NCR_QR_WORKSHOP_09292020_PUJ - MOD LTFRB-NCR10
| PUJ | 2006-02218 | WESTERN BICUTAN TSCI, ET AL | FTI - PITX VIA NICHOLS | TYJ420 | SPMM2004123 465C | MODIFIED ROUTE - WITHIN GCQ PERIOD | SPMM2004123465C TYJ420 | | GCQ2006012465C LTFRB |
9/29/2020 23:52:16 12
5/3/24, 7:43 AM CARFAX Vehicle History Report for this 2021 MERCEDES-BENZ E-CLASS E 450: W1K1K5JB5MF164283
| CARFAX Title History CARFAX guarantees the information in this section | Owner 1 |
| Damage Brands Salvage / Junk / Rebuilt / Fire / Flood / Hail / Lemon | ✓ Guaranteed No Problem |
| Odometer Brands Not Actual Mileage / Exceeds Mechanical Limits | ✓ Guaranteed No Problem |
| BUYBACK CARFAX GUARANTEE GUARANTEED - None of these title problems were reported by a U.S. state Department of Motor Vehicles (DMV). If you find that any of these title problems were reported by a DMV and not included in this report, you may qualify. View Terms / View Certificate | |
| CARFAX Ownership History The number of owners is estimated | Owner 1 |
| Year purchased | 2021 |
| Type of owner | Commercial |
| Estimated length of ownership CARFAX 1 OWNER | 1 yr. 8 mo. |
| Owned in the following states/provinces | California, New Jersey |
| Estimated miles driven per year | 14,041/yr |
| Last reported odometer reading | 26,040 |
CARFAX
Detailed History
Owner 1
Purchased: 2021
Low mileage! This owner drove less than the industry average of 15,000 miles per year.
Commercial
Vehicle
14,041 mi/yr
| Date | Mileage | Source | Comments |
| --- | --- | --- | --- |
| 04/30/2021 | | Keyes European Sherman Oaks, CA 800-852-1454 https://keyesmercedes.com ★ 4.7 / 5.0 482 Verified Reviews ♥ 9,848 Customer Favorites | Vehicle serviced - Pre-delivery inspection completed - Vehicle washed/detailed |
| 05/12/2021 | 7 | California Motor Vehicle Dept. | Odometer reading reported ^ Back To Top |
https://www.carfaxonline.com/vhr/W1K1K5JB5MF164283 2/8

==

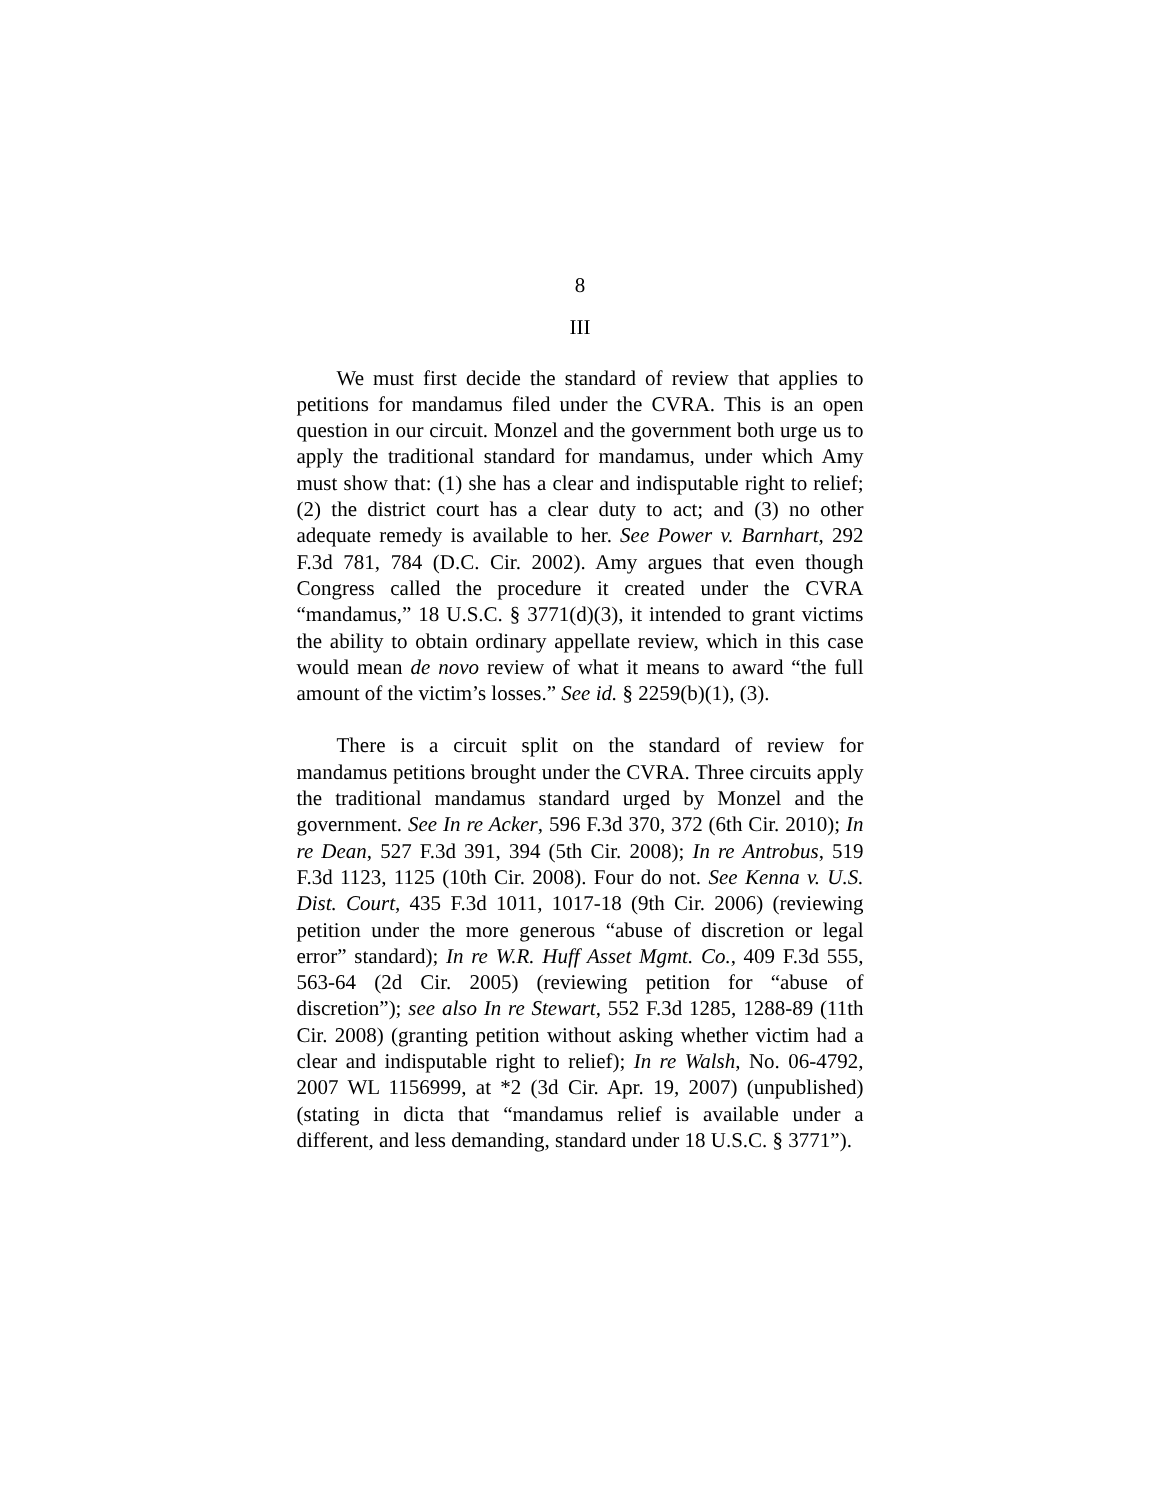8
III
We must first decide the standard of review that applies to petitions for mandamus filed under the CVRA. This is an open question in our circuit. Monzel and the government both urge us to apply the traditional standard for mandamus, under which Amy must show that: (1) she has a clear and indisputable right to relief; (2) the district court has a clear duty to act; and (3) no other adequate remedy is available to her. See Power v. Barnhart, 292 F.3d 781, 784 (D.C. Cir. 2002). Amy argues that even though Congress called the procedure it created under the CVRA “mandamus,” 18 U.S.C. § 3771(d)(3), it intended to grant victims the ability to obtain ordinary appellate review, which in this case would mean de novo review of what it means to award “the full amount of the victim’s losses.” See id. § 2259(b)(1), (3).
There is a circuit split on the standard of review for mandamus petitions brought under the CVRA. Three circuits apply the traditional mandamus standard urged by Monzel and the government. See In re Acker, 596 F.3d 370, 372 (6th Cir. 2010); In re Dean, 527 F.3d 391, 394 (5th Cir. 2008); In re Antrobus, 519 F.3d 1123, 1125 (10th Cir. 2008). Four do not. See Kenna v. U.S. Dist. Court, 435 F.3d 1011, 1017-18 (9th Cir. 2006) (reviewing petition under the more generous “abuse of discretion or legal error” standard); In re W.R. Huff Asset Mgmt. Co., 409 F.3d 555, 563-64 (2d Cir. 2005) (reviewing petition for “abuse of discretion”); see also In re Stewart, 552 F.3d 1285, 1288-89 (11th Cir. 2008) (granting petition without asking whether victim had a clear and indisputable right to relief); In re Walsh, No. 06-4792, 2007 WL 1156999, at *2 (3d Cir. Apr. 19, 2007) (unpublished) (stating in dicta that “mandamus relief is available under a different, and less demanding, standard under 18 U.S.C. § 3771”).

◆ **Problem details**: List all lines above in which the string "California" appears.

◆ **Answer space**:
| Owned in the following states/provinces | California, New Jersey |
| 05/12/2021 | 7 | California Motor Vehicle Dept. | Odometer reading reported ^ Back To Top |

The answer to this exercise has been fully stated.